This article was published in yesterday’s Wall Street Journal. It again illustrates how Medicare operates with one hand tied behind its back.
WSJ, June 17, 2010
By Alicia Mundy
Medicare could save more than $500 million annually by using a cheaper Genentech drug to save vision, according to a draft study by federal officials and a University of Miami eye doctor.
The study shows that the cheaper drug, Avastin, is already used in about 65% of Medicare patients with wet age-related macular degeneration and accounts for nearly 60% of their eye injections, compared with about 40% for a more expensive drug called Lucentis. However, Medicare paid $537 million for Lucentis in 2008 and only $20 million for Avastin, according to the unpublished study, which was reviewed by The Wall Street Journal.
The numbers point to a delicate problem for the federal program for the elderly, whose rising costs are often cited as among the biggest long-term factors in the federal budget deficit. Both drugs are made by Genentech, but only Lucentis is approved by the Food and Drug Administration to treat the disease, the leading cause of irreversible blindness among older people.
Clinical trials suggest that Avastin, approved by the FDA to treat some forms of cancer, is also effective in treating the eye disease. Doctors have been "voting for Avastin with their feet," said Philip Rosenfeld, a retina specialist at the University of Miami's Bascom Palmer Eye Institute and one of the study's authors. Some pharmacies take supplies of Avastin and divide it into tiny doses suitable for injection in the eye.
The study, based on data from more than 200,000 Medicare patients, found that Medicare paid on average $42 a dose for Avastin in the eye, compared with $1,593 a dose for Lucentis.
Genentech, part of Roche Holding AG, says Avastin's risks and benefits in eye disease aren't known. It says the high price of Lucentis is justified by the drug's benefits in preventing blindness and the years of research Genentech put into demonstrating efficacy. A Genentech spokeswoman declined to comment on the Medicare study.
Three of the study's four authors are officials at the Centers for Medicare and Medicaid Services, the federal agency that administers Medicare.
Dr. Rosenfeld, the fourth, said the authors completed their work last year but have run into roadblocks getting top officials at the agency to allow them to submit the study to a medical journal and peer review. He charged that the agency was trying to suppress the study to avoid antagonizing Genentech and added, "I'm tired of the delaying tactics."
Medicare's chief medical officer, Barry Straube, denied any effort to hinder release of the data. He said he hadn't realized that the authors viewed the matter as pressing and said, "I think we can speed this up significantly."
Dr. Straube said he had no problem with the data collected by the authors but is waiting for more information from them about how the data can be translated into policy. He said Medicare is prohibited from doing cost-effectiveness analysis.

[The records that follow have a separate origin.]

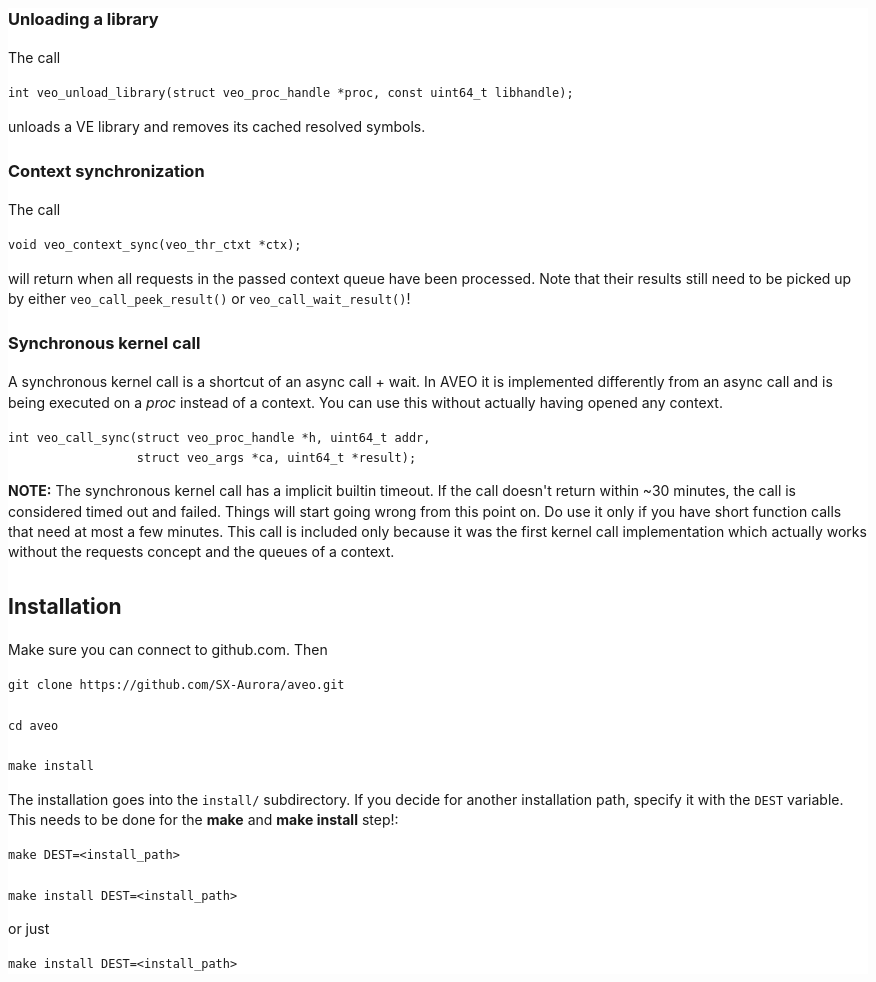 
### Unloading a library

The call
```
int veo_unload_library(struct veo_proc_handle *proc, const uint64_t libhandle);
```
unloads a VE library and removes its cached resolved symbols.


### Context synchronization

The call
```
void veo_context_sync(veo_thr_ctxt *ctx);
```
will return when all requests in the passed context queue have been
processed. Note that their results still need to be picked up by
either `veo_call_peek_result()` or `veo_call_wait_result()`!


### Synchronous kernel call

A synchronous kernel call is a shortcut of an async call + wait. In
AVEO it is implemented differently from an async call and is being
executed on a *proc* instead of a context. You can use this without
actually having opened any context.
```
int veo_call_sync(struct veo_proc_handle *h, uint64_t addr,
                  struct veo_args *ca, uint64_t *result);
```

**NOTE:** The synchronous kernel call has a implicit builtin
  timeout. If the call doesn't return within ~30 minutes, the call is
  considered timed out and failed. Things will start going wrong from
  this point on. Do use it only if you have short function calls that
  need at most a few minutes. This call is included only because it
  was the first kernel call implementation which actually works
  without the requests concept and the queues of a context.



## Installation

Make sure you can connect to github.com. Then

```
git clone https://github.com/SX-Aurora/aveo.git

cd aveo

make install
```

The installation goes into the `install/` subdirectory. If you decide
for another installation path, specify it with the `DEST`
variable. This needs to be done for the **make** and **make install**
step!:
```
make DEST=<install_path>

make install DEST=<install_path>
```
or just
```
make install DEST=<install_path>
```
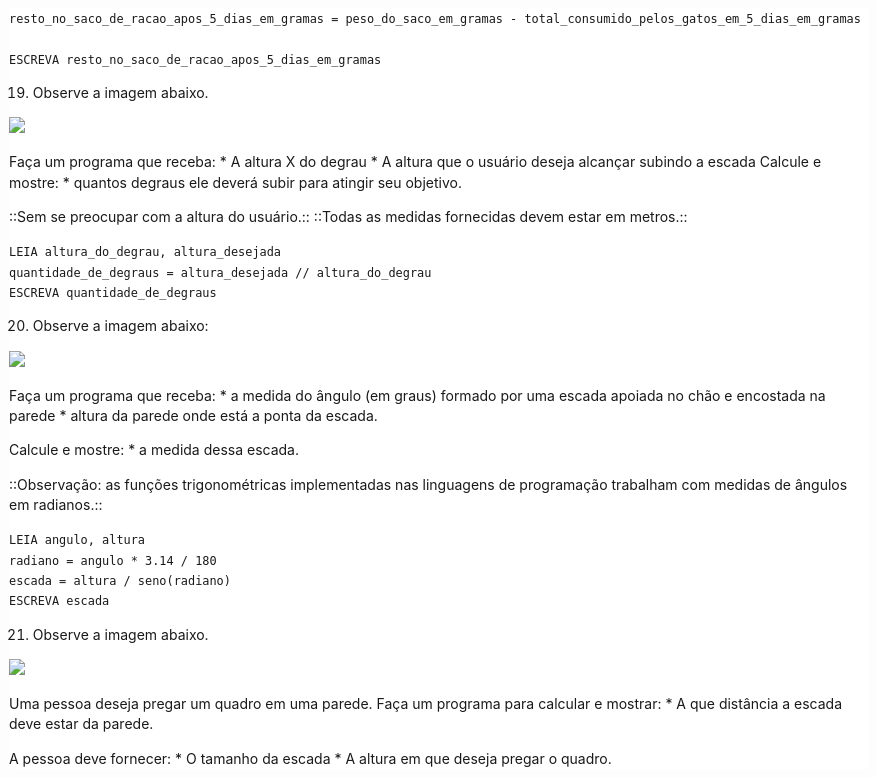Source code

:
 ```portugol
resto_no_saco_de_racao_apos_5_dias_em_gramas = peso_do_saco_em_gramas - total_consumido_pelos_gatos_em_5_dias_em_gramas

ESCREVA resto_no_saco_de_racao_apos_5_dias_em_gramas
```

19. Observe a imagem abaixo.

![](Exerc%C3%ADcios%20Resolvidos%2001%20-%20Estrutura%20Sequencial/2fe1952e-88d2-4b36-a8d7-0529f6140e86.png)

Faça um programa que receba:
	* A altura X do degrau
	* A altura que o usuário deseja alcançar subindo a escada
Calcule e mostre:
	* quantos degraus ele deverá subir para atingir seu objetivo.

::Sem se preocupar com a altura do usuário.::
::Todas as medidas fornecidas devem estar em metros.::

```portugol
LEIA altura_do_degrau, altura_desejada
quantidade_de_degraus = altura_desejada // altura_do_degrau
ESCREVA quantidade_de_degraus
```

20. Observe a imagem abaixo:

![](Exerc%C3%ADcios%20Resolvidos%2001%20-%20Estrutura%20Sequencial/c29be6ea-3394-4263-a730-2708977980ff.png)

Faça um programa que receba:
	* a medida do ângulo (em graus) formado por uma escada apoiada no chão e encostada na parede
	* altura da parede onde está a ponta da escada.

Calcule e mostre:
	* a medida dessa escada.

::Observação: as funções trigonométricas implementadas nas linguagens  de programação trabalham com medidas de ângulos em radianos.::

```portugol
LEIA angulo, altura
radiano = angulo * 3.14 / 180
escada = altura / seno(radiano)
ESCREVA escada
```

21. Observe a imagem abaixo.

![](Exerc%C3%ADcios%20Resolvidos%2001%20-%20Estrutura%20Sequencial/7550aabf-b4b1-4594-861f-f183e5ca2d0a.png)

Uma pessoa deseja pregar um quadro em uma parede. 
Faça um programa para calcular e mostrar:
	* A que distância a escada deve estar da parede.
	
A pessoa deve fornecer:
	* O tamanho da escada
	* A altura em que deseja pregar o quadro.
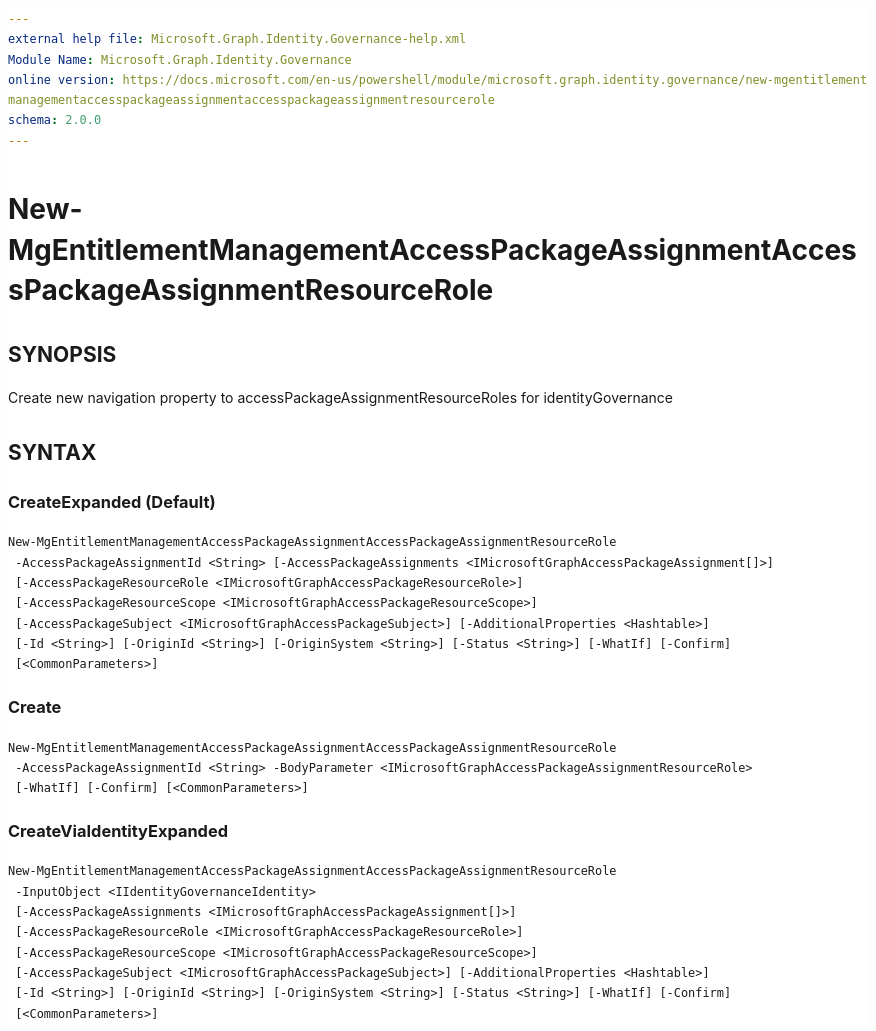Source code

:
```yaml
---
external help file: Microsoft.Graph.Identity.Governance-help.xml
Module Name: Microsoft.Graph.Identity.Governance
online version: https://docs.microsoft.com/en-us/powershell/module/microsoft.graph.identity.governance/new-mgentitlementmanagementaccesspackageassignmentaccesspackageassignmentresourcerole
schema: 2.0.0
---
```


# New-MgEntitlementManagementAccessPackageAssignmentAccessPackageAssignmentResourceRole

## SYNOPSIS
Create new navigation property to accessPackageAssignmentResourceRoles for identityGovernance

## SYNTAX

### CreateExpanded (Default)
```
New-MgEntitlementManagementAccessPackageAssignmentAccessPackageAssignmentResourceRole
 -AccessPackageAssignmentId <String> [-AccessPackageAssignments <IMicrosoftGraphAccessPackageAssignment[]>]
 [-AccessPackageResourceRole <IMicrosoftGraphAccessPackageResourceRole>]
 [-AccessPackageResourceScope <IMicrosoftGraphAccessPackageResourceScope>]
 [-AccessPackageSubject <IMicrosoftGraphAccessPackageSubject>] [-AdditionalProperties <Hashtable>]
 [-Id <String>] [-OriginId <String>] [-OriginSystem <String>] [-Status <String>] [-WhatIf] [-Confirm]
 [<CommonParameters>]
```

### Create
```
New-MgEntitlementManagementAccessPackageAssignmentAccessPackageAssignmentResourceRole
 -AccessPackageAssignmentId <String> -BodyParameter <IMicrosoftGraphAccessPackageAssignmentResourceRole>
 [-WhatIf] [-Confirm] [<CommonParameters>]
```

### CreateViaIdentityExpanded
```
New-MgEntitlementManagementAccessPackageAssignmentAccessPackageAssignmentResourceRole
 -InputObject <IIdentityGovernanceIdentity>
 [-AccessPackageAssignments <IMicrosoftGraphAccessPackageAssignment[]>]
 [-AccessPackageResourceRole <IMicrosoftGraphAccessPackageResourceRole>]
 [-AccessPackageResourceScope <IMicrosoftGraphAccessPackageResourceScope>]
 [-AccessPackageSubject <IMicrosoftGraphAccessPackageSubject>] [-AdditionalProperties <Hashtable>]
 [-Id <String>] [-OriginId <String>] [-OriginSystem <String>] [-Status <String>] [-WhatIf] [-Confirm]
 [<CommonParameters>]
```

The purpose of the study, Dr. Rosenfeld said, was to ascertain how many doctors are using Avastin instead of Lucentis, as a measurement of the standard of care for the eye disease. "Doctors want to know if they are treating patients the way other physicians are, and this helps them," he said.
Sen. Herb Kohl, a Wisconsin Democrat who is chairman of the Senate Committee on Aging, criticized the delay in publishing the study. "It is baffling that CMS would delay the release of this data when there are hundreds of millions of taxpayer dollars at stake," he said.
Mr. Kohl said it is "puzzling to me ... that the federal government continues to reimburse Lucentis at 40 times the amount to treat the same conditions."
Dr. Rosenfeld co-authored a key study showing Lucentis's success in slowing down macular degeneration. He pioneered the use of Avastin in the eye in 2005, while awaiting the FDA's approval of Lucentis. A study of 131 patients published last week in the British Medical Journal BMJ
said Avastin was safe and effective in treating macular degeneration.
(Editor’s Note: In the small study – only 131 patients, recently published in the British Medical Journal, Avastin was compared to verteporfin PDT, Macugen, and a sham laser treatment for wet AMD. The study was started before Lucentis was approved for use in the UK, and the Avastin was used off-label. I have provided a link to the original article in the BMJ.)
Dr. Rosenfeld said he was now concerned that because of Lucentis's high price to patients-Medicare covers only 80% of the cost-many can't continue treatment and some doctors don't give injections frequently enough to hold off blindness.
Last fall, the federal Medicare center tried to roll back payments to eye doctors using Avastin by more than 80%. The lower rate would have pushed doctors to prescribe more Lucentis, even at higher cost to the federal government.